Activity –
Find every line in the records below that contains "into", and copy it.

Data supplied –
+===+

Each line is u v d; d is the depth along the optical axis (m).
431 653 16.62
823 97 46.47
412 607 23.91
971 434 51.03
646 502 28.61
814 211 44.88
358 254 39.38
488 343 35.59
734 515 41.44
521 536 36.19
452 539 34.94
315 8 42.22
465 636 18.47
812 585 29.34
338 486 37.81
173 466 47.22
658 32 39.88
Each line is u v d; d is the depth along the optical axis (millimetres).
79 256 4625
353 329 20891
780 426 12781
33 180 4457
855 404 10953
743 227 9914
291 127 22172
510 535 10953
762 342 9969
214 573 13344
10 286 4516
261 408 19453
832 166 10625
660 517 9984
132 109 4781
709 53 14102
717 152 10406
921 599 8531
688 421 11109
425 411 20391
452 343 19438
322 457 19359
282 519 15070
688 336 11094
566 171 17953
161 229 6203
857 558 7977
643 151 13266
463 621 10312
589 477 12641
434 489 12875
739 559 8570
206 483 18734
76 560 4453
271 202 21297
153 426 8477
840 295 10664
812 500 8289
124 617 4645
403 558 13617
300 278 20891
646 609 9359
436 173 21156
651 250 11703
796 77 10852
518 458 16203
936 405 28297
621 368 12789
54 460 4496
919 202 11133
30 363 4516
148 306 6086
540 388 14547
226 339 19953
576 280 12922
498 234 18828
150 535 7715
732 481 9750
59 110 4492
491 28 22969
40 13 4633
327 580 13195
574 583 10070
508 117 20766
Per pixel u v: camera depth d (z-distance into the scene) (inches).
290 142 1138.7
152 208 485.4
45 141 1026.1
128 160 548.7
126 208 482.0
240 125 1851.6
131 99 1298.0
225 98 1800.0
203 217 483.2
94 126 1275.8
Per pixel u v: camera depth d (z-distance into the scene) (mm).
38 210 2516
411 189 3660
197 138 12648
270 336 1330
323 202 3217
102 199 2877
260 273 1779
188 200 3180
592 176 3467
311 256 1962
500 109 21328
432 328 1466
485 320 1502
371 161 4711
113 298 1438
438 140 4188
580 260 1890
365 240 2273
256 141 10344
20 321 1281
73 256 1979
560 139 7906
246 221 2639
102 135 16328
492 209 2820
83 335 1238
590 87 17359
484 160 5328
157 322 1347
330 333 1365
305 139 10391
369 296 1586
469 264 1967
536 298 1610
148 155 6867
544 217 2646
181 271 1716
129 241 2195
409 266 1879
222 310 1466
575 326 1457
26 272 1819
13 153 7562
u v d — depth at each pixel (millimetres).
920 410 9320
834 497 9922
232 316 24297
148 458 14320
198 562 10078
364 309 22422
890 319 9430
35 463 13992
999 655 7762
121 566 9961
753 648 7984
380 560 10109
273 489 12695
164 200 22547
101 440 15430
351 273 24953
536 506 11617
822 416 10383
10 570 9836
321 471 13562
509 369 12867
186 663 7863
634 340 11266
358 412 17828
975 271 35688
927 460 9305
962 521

+===+

Answer space –
Per pixel u v: camera depth d (z-distance into the scene) (inches).
Per pixel u v: camera depth d (z-distance into the scene) (mm).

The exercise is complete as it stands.